Hey, I'm new here, and I just bought a 95 240 for $6k. 92 miles, new brakes, new tires, new tension rods and some other little things were fixed as well before I bought it. Unfortunately it's an automatic, but I bought it from my uncle and they're pretty hard to find for a good price here in Dallas. This is the car I've wanted for a good year or two, so I'm so happy I went ahead and went with it. I'm pretty new to cars and the like, so I dont really know all that much. I've done some research and I'm getting there. This seems like a better place than club240. 

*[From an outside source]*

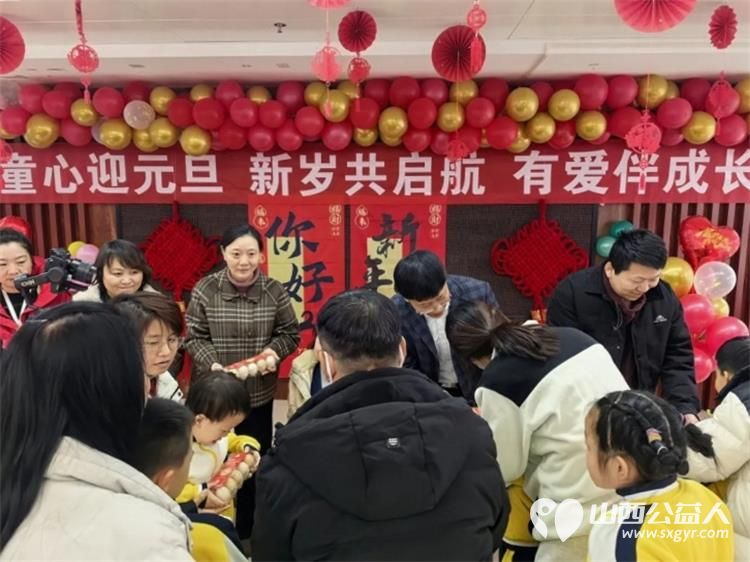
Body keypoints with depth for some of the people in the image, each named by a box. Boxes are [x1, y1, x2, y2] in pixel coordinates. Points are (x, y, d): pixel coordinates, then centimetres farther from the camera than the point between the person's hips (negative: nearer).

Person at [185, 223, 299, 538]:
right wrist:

Maybe this wasn't the right place for my intro, but it seemed reasonable as you were talking about car prices and the like.


----------



## BoostedSE (Jun 26, 2005)

sounds high but you bought it from family so at lerast you know the maintence history


----------



## b13pnoysentra (Mar 30, 2005)

BoostedSE said:


> sounds high but you bought it from family so at lerast you know the maintence history


Thats a very good price for only 92 miles! :cheers:


----------



## loser (Dec 8, 2005)

haha, my bad. 92k miles.


----------



## yangs13 (Oct 15, 2005)

www.kbb.com


----------



## s14srpilot (Aug 2, 2004)

b13pnoysentra said:


> That's kind of expensive. Was that from a dealer? If it was, that's a rip off. What color is it? Is it an SE with 16" Chrome wheels? Automatic?

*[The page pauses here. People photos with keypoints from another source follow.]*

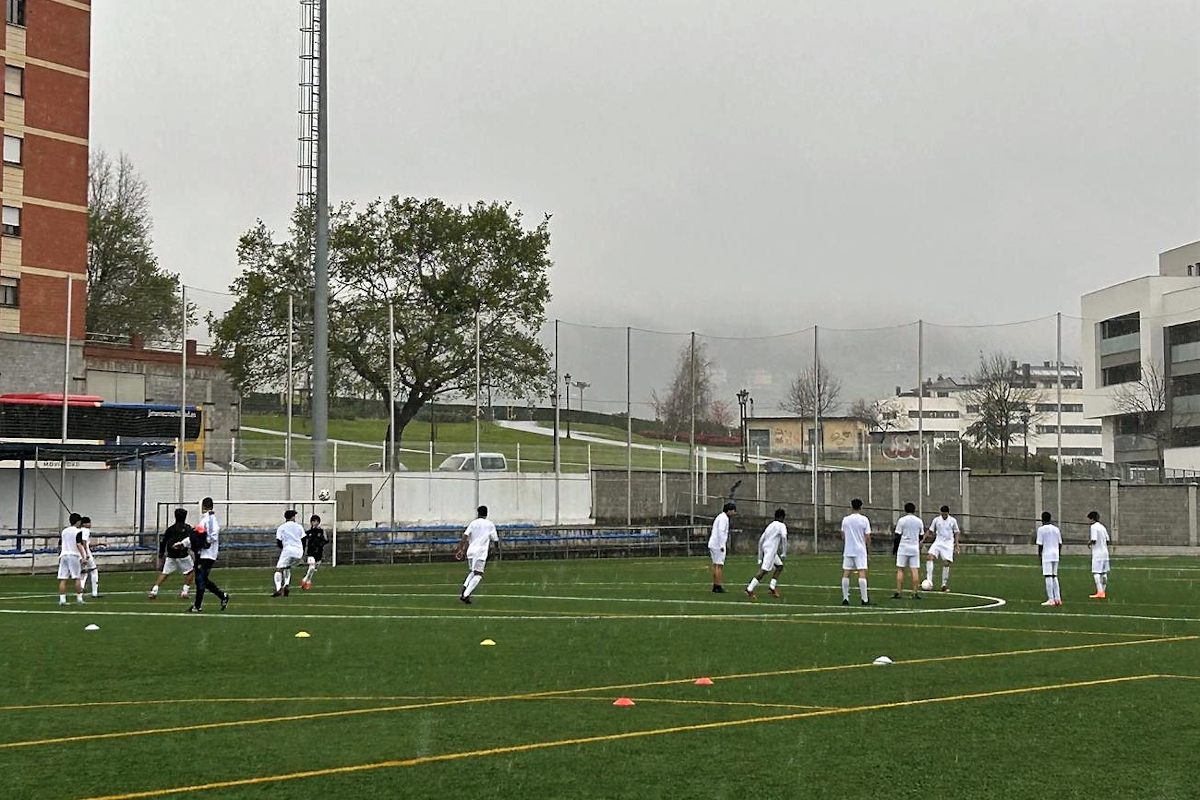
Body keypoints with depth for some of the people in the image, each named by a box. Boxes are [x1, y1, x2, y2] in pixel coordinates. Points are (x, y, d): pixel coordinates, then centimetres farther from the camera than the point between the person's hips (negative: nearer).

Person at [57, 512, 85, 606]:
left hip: (63, 555, 5)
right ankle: (79, 597, 2)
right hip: (73, 555, -5)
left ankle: (62, 598, -8)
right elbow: (78, 544, -14)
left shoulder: (64, 531, 15)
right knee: (77, 578, 2)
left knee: (63, 579, -2)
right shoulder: (78, 532, -3)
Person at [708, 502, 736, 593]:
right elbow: (721, 531, -21)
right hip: (718, 544, -10)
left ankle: (715, 586, 12)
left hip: (713, 544, 10)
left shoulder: (720, 517, 19)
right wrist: (722, 545, -22)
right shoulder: (724, 518, -12)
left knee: (715, 565, 11)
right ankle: (718, 587, -8)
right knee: (719, 565, -8)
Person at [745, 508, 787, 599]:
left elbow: (761, 540, 23)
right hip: (771, 550, -9)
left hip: (765, 549, 9)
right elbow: (784, 537, -20)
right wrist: (783, 553, -16)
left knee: (779, 566, 18)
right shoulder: (781, 525, 0)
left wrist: (760, 556, 25)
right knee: (764, 570, -14)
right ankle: (750, 589, -20)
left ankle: (772, 588, 11)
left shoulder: (770, 525, 24)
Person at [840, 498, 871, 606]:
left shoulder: (845, 519, 4)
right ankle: (864, 599, -8)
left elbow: (843, 536, 11)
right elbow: (867, 537, -5)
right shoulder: (864, 519, -4)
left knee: (846, 573, 5)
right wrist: (868, 547, 10)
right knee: (862, 573, -5)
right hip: (860, 550, -3)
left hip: (848, 550, 3)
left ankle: (845, 598, 4)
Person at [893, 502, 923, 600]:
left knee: (900, 570, 0)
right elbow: (921, 536, 14)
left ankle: (898, 592, -4)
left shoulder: (901, 520, -4)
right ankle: (915, 593, -1)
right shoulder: (919, 521, 6)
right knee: (915, 570, 2)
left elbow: (898, 536, -5)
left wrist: (894, 548, 5)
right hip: (915, 548, 3)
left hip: (903, 548, -3)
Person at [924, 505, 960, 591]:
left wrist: (956, 543, 2)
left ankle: (944, 585, 7)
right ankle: (929, 580, -23)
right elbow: (930, 531, 7)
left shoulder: (953, 521, 2)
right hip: (938, 542, 0)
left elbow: (956, 533, 12)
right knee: (929, 556, -23)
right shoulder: (936, 520, 1)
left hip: (948, 544, 0)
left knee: (946, 563, -6)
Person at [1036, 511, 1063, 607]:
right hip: (1055, 556, 6)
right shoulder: (1056, 529, 13)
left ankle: (1051, 599, -10)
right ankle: (1057, 598, 13)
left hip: (1046, 555, -6)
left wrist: (1039, 555, -1)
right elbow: (1060, 544, 13)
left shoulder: (1041, 529, -5)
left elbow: (1040, 545, -9)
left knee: (1048, 576, -6)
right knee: (1054, 576, 14)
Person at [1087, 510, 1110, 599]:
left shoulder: (1094, 527, -10)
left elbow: (1094, 540, -17)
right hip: (1105, 552, 9)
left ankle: (1100, 592, -20)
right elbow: (1107, 540, 16)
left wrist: (1089, 542, 2)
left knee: (1096, 573, -11)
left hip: (1098, 553, -9)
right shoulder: (1103, 527, 15)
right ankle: (1103, 592, 13)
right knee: (1104, 573, 10)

Yeah right. Just try to find one just like that for that price. Here's a hint: Don't hold your breath...


----------



## b13pnoysentra (Mar 30, 2005)

s14srpilot said:


> Yeah right. Just try to find one just like that for that price. Here's a hint: Don't hold your breath...


Actually, my friend got one in Stockton for 5500. Its an automatic champagne gold 95 240sx se with spoiler, fog lights, front lip, chrome rims, and sunroof. It had 94k miles. So I would expect 7500 to be for a 98 at least...


----------



## xcrunner18 (Jan 1, 2006)

*my 95 240sx*

I just bought my 95 240SX for $1,700 although it has 167k miles it has a brand new engine and no rust anywhere its in almost perfect shape!!


----------



## hkenso (May 28, 2005)

NewToCar said:


> actuallly im not going to make it a race or drift car atm. im still in the low budge. i had search around and i have decided to put on the tein suspension ( full set ) and a 18" rims with polish lip. also an exhaust. then enjoy it until i can afford any other parts. but anyway thanks for everybody with the commons



i have the tein HE, and it's rough as crap even i tuned it to almost the softest (since i don't drift or race everyday). 18" rims, really gotta consider the cost of tires in long run....

as for what i've heard from my friends who also drive 240s about exhausts, if u'r running stock KA, u might wanna consider about the 2.5" pipe instead of the 3" pipe, so that u won't lose ur back pressure.... cause a frd of mine replaced his stock pipe w/ the apexi n1 3" pipe, he said that the car was even slower than using the stock pipe. do some research about different brands to c which is good for ur car & setup....


----------